| Input for this task |
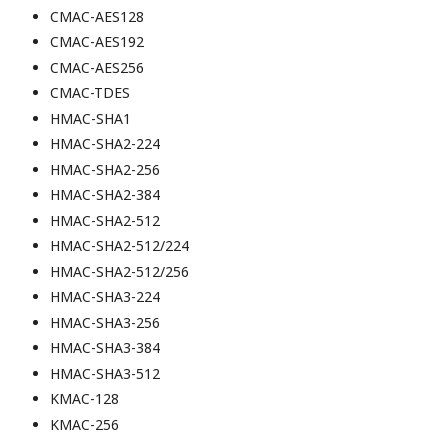
CMAC-AES128
CMAC-AES192
CMAC-AES256
CMAC-TDES
HMAC-SHA1
HMAC-SHA2-224
HMAC-SHA2-256
HMAC-SHA2-384
HMAC-SHA2-512
HMAC-SHA2-512/224
HMAC-SHA2-512/256
HMAC-SHA3-224
HMAC-SHA3-256
HMAC-SHA3-384
HMAC-SHA3-512
KMAC-128
KMAC-256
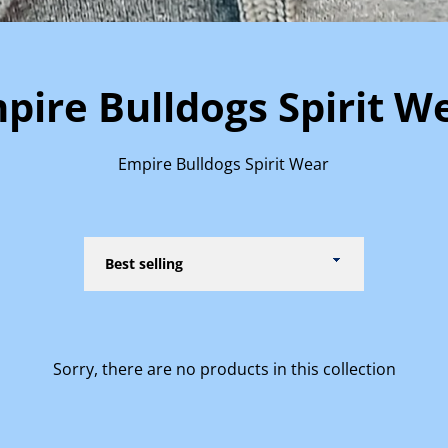
pire Bulldogs Spirit W
Empire Bulldogs Spirit Wear
Sort
by
Sorry, there are no products in this collection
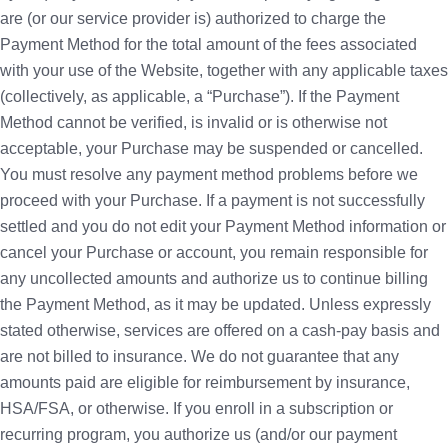
are (or our service provider is) authorized to charge the
Payment Method for the total amount of the fees associated
with your use of the Website, together with any applicable taxes
(collectively, as applicable, a “Purchase”). If the Payment
Method cannot be verified, is invalid or is otherwise not
acceptable, your Purchase may be suspended or cancelled.
You must resolve any payment method problems before we
proceed with your Purchase. If a payment is not successfully
settled and you do not edit your Payment Method information or
cancel your Purchase or account, you remain responsible for
any uncollected amounts and authorize us to continue billing
the Payment Method, as it may be updated. Unless expressly
stated otherwise, services are offered on a cash-pay basis and
are not billed to insurance. We do not guarantee that any
amounts paid are eligible for reimbursement by insurance,
HSA/FSA, or otherwise. If you enroll in a subscription or
recurring program, you authorize us (and/or our payment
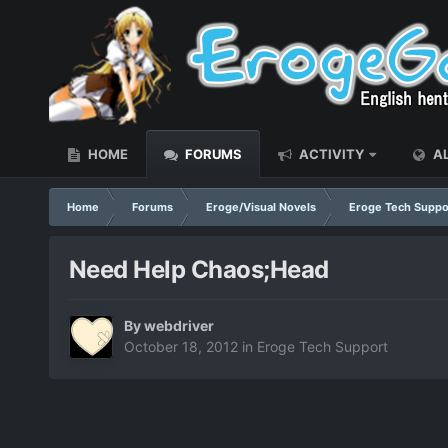
HOME
FORUMS
ACTIVITY
AL
Home
Forums
Eroge/Visual Novels
Eroge Tech Suppo
Need Help Chaos;Head
By
webdriver
October 18, 2012
in
Eroge Tech Support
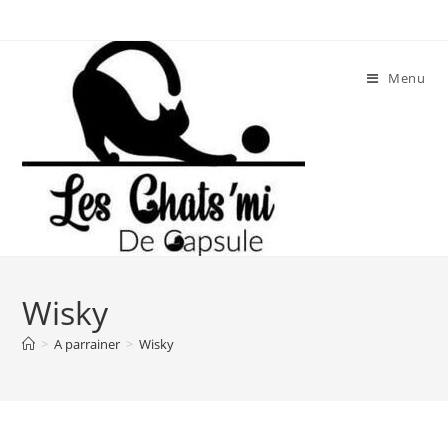
Skip
to
content
Menu
Wisky
>
A parrainer
>
Wisky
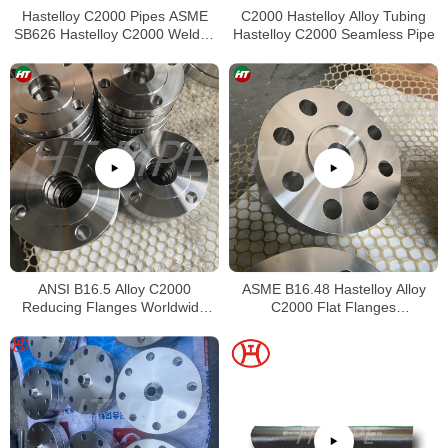
Hastelloy C2000 Pipes ASME
C2000 Hastelloy Alloy Tubing
SB626 Hastelloy C2000 Welded
Hastelloy C2000 Seamless Pipe
Tubing
ANSI B16.5 Alloy C2000
ASME B16.48 Hastelloy Alloy
Reducing Flanges Worldwide
C2000 Flat Flanges
Distributors
Stockholders Alloy C2000 Lap
Joint Flanges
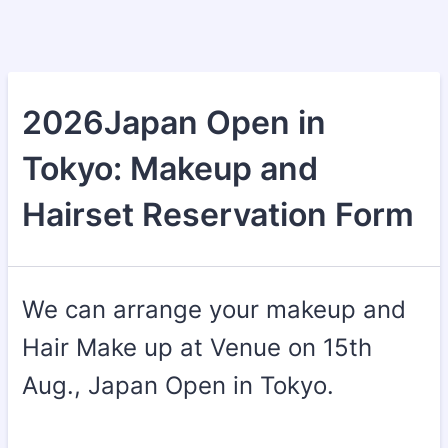
2026Japan Open in
Tokyo: Makeup and
Hairset Reservation Form
We can arrange your makeup and
Hair Make up at Venue on 15th
Aug., Japan Open in Tokyo.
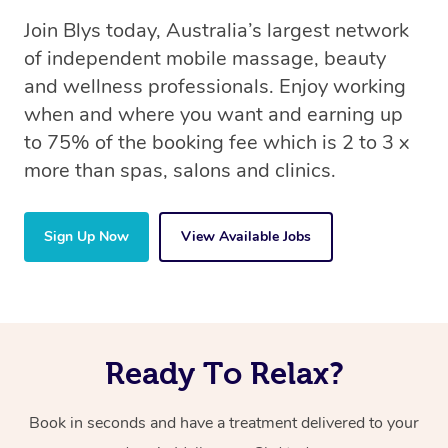
Join Blys today, Australia’s largest network
of independent mobile massage, beauty
and wellness professionals. Enjoy working
when and where you want and earning up
to 75% of the booking fee which is 2 to 3 x
more than spas, salons and clinics.
Sign Up Now
View Available Jobs
Ready To Relax?
Book in seconds and have a treatment delivered to your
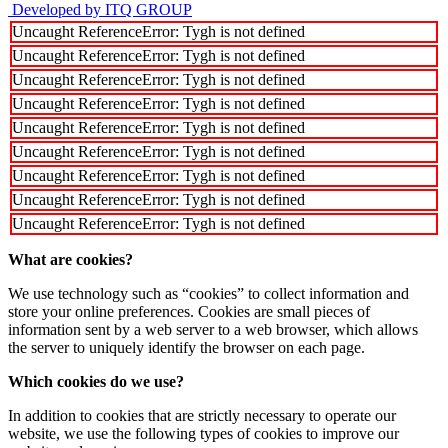
Developed by ITQ GROUP
Uncaught ReferenceError: Tygh is not defined
Uncaught ReferenceError: Tygh is not defined
Uncaught ReferenceError: Tygh is not defined
Uncaught ReferenceError: Tygh is not defined
Uncaught ReferenceError: Tygh is not defined
Uncaught ReferenceError: Tygh is not defined
Uncaught ReferenceError: Tygh is not defined
Uncaught ReferenceError: Tygh is not defined
Uncaught ReferenceError: Tygh is not defined
What are cookies?
We use technology such as “cookies” to collect information and
store your online preferences. Cookies are small pieces of
information sent by a web server to a web browser, which allows
the server to uniquely identify the browser on each page.
Which cookies do we use?
In addition to cookies that are strictly necessary to operate our
website, we use the following types of cookies to improve our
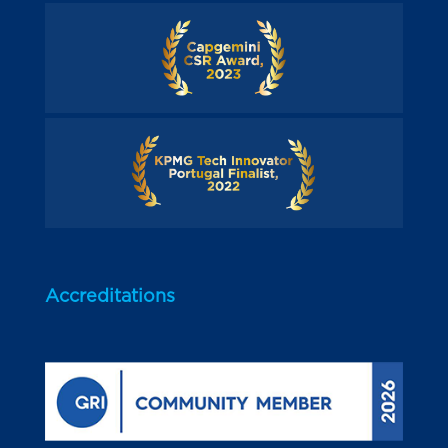
Accreditations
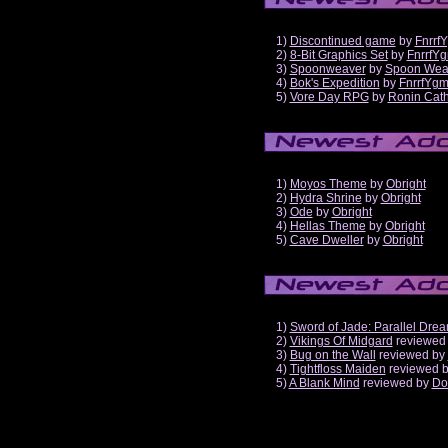
1)
Discontinued game
by
Fnrrf
2)
8-Bit Graphics Set
by
FnrrfY
3)
Spoonweaver
by
Spoon Wea
4)
Bok's Expedition
by
FnrrfYg
5)
Vore Day RPG
by
Ronin Cath
1)
Moyos Theme
by
Obright
2)
Hydra Shrine
by
Obright
3)
Ode
by
Obright
4)
Hellas Theme
by
Obright
5)
Cave Dweller
by
Obright
1)
Sword of Jade: Parallel Dre
2)
Vikings Of Midgard
reviewed
3)
Bug on the Wall
reviewed by
4)
Tightfloss Maiden
reviewed 
5)
A Blank Mind
reviewed by
Do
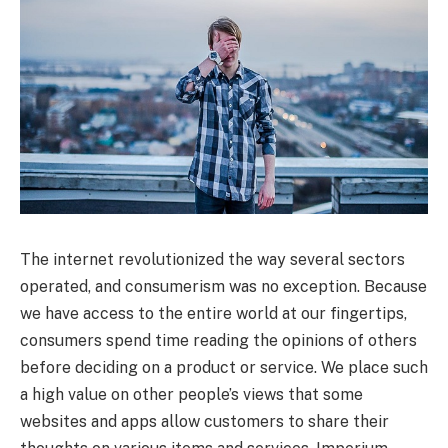
The internet revolutionized the way several sectors
operated, and consumerism was no exception. Because
we have access to the entire world at our fingertips,
consumers spend time reading the opinions of others
before deciding on a product or service. We place such
a high value on other people’s views that some
websites and apps allow customers to share their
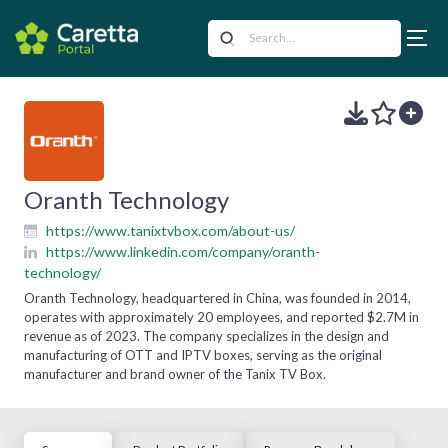
Oranth Technology
https://www.tanixtvbox.com/about-us/
https://www.linkedin.com/company/oranth-
technology/
Oranth Technology, headquartered in China, was founded in 2014,
operates with approximately 20 employees, and reported $2.7M in
revenue as of 2023. The company specializes in the design and
manufacturing of OTT and IPTV boxes, serving as the original
manufacturer and brand owner of the Tanix TV Box.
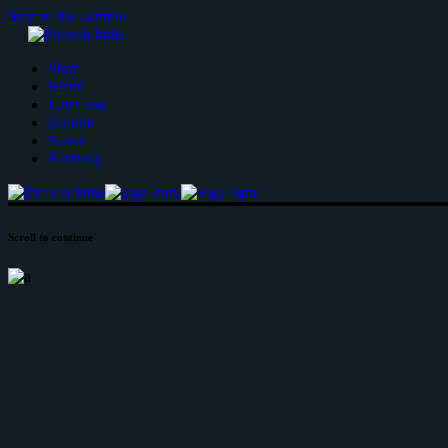
Skip to the content
Start
Menü
Über uns
Galerie
News
Kontakt
Scroll to continue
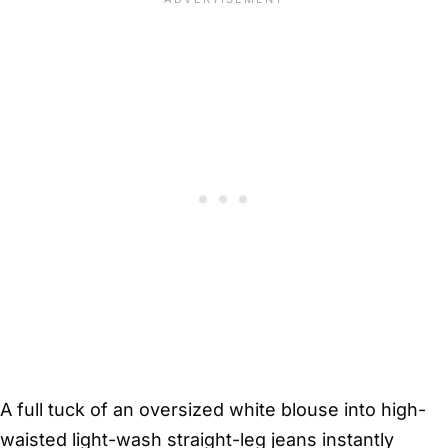
A full tuck of an oversized white blouse into high-
waisted light-wash straight-leg jeans instantly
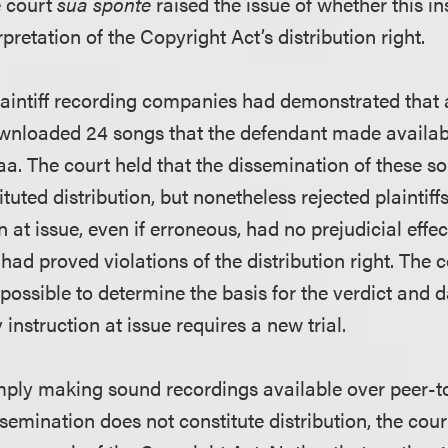
he court
sua sponte
raised the issue of whether this i
pretation of the Copyright Act’s distribution right.
plaintiff recording companies had demonstrated that 
wnloaded 24 songs that the defendant made availabl
a. The court held that the dissemination of these so
ituted distribution, but nonetheless rejected plaintif
n at issue, even if erroneous, had no prejudicial effect
s had proved violations of the distribution right. The 
possible to determine the basis for the verdict and
 instruction at issue requires a new trial.
imply making sound recordings available over peer-
semination does not constitute distribution, the cour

| Required work |
With the images excluded, reproduce the data above precisely as written.

| Output below |
CMAC-AES128
CMAC-AES192
CMAC-AES256
CMAC-TDES
HMAC-SHA1
HMAC-SHA2-224
HMAC-SHA2-256
HMAC-SHA2-384
HMAC-SHA2-512
HMAC-SHA2-512/224
HMAC-SHA2-512/256
HMAC-SHA3-224
HMAC-SHA3-256
HMAC-SHA3-384
HMAC-SHA3-512
KMAC-128
KMAC-256
pire Bulldogs Spirit W
Empire Bulldogs Spirit Wear
Sort
by
Sorry, there are no products in this collection
are (or our service provider is) authorized to charge the
Payment Method for the total amount of the fees associated
with your use of the Website, together with any applicable taxes
(collectively, as applicable, a “Purchase”). If the Payment
Method cannot be verified, is invalid or is otherwise not
acceptable, your Purchase may be suspended or cancelled.
You must resolve any payment method problems before we
proceed with your Purchase. If a payment is not successfully
settled and you do not edit your Payment Method information or
cancel your Purchase or account, you remain responsible for
any uncollected amounts and authorize us to continue billing
the Payment Method, as it may be updated. Unless expressly
stated otherwise, services are offered on a cash-pay basis and
are not billed to insurance. We do not guarantee that any
amounts paid are eligible for reimbursement by insurance,
HSA/FSA, or otherwise. If you enroll in a subscription or
recurring program, you authorize us (and/or our payment
HOME
FORUMS
ACTIVITY
AL
Home
Forums
Eroge/Visual Novels
Eroge Tech Suppo
Need Help Chaos;Head
By
webdriver
October 18, 2012
in
Eroge Tech Support
Skip
to
content
Menu
Wisky
>
A parrainer
>
Wisky
Hastelloy C2000 Pipes ASME
C2000 Hastelloy Alloy Tubing
SB626 Hastelloy C2000 Welded
Hastelloy C2000 Seamless Pipe
Tubing
ANSI B16.5 Alloy C2000
ASME B16.48 Hastelloy Alloy
Reducing Flanges Worldwide
C2000 Flat Flanges
Distributors
Stockholders Alloy C2000 Lap
Joint Flanges
2026Japan Open in
Tokyo: Makeup and
Hairset Reservation Form
We can arrange your makeup and
Hair Make up at Venue on 15th
Aug., Japan Open in Tokyo.
Join Blys today, Australia’s largest network
of independent mobile massage, beauty
and wellness professionals. Enjoy working
when and where you want and earning up
to 75% of the booking fee which is 2 to 3 x
more than spas, salons and clinics.
Sign Up Now
View Available Jobs
Ready To Relax?
Book in seconds and have a treatment delivered to your
Developed by ITQ GROUP
Uncaught ReferenceError: Tygh is not defined
Uncaught ReferenceError: Tygh is not defined
Uncaught ReferenceError: Tygh is not defined
Uncaught ReferenceError: Tygh is not defined
Uncaught ReferenceError: Tygh is not defined
Uncaught ReferenceError: Tygh is not defined
Uncaught ReferenceError: Tygh is not defined
Uncaught ReferenceError: Tygh is not defined
Uncaught ReferenceError: Tygh is not defined
What are cookies?
We use technology such as “cookies” to collect information and
store your online preferences. Cookies are small pieces of
information sent by a web server to a web browser, which allows
the server to uniquely identify the browser on each page.
Which cookies do we use?
In addition to cookies that are strictly necessary to operate our
website, we use the following types of cookies to improve our
Accreditations
1)
Discontinued game
by
Fnrrf
2)
8-Bit Graphics Set
by
FnrrfY
3)
Spoonweaver
by
Spoon Wea
4)
Bok's Expedition
by
FnrrfYg
5)
Vore Day RPG
by
Ronin Cath
1)
Moyos Theme
by
Obright
2)
Hydra Shrine
by
Obright
3)
Ode
by
Obright
4)
Hellas Theme
by
Obright
5)
Cave Dweller
by
Obright
1)
Sword of Jade: Parallel Dre
2)
Vikings Of Midgard
reviewed
3)
Bug on the Wall
reviewed by
4)
Tightfloss Maiden
reviewed 
5)
A Blank Mind
reviewed by
Do
The internet revolutionized the way several sectors
operated, and consumerism was no exception. Because
we have access to the entire world at our fingertips,
consumers spend time reading the opinions of others
before deciding on a product or service. We place such
a high value on other people’s views that some
websites and apps allow customers to share their
Oranth Technology
https://www.tanixtvbox.com/about-us/
https://www.linkedin.com/company/oranth-
technology/
Oranth Technology, headquartered in China, was founded in 2014,
operates with approximately 20 employees, and reported $2.7M in
revenue as of 2023. The company specializes in the design and
manufacturing of OTT and IPTV boxes, serving as the original
manufacturer and brand owner of the Tanix TV Box.
Skip to the content
Start
Menü
Über uns
Galerie
News
Kontakt
Scroll to continue
A full tuck of an oversized white blouse into high-
waisted light-wash straight-leg jeans instantly
he court
sua sponte
raised the issue of whether this i
pretation of the Copyright Act’s distribution right.
plaintiff recording companies had demonstrated that 
wnloaded 24 songs that the defendant made availabl
a. The court held that the dissemination of these so
ituted distribution, but nonetheless rejected plaintif
n at issue, even if erroneous, had no prejudicial effect
s had proved violations of the distribution right. The 
possible to determine the basis for the verdict and
 instruction at issue requires a new trial.
imply making sound recordings available over peer-
semination does not constitute distribution, the cour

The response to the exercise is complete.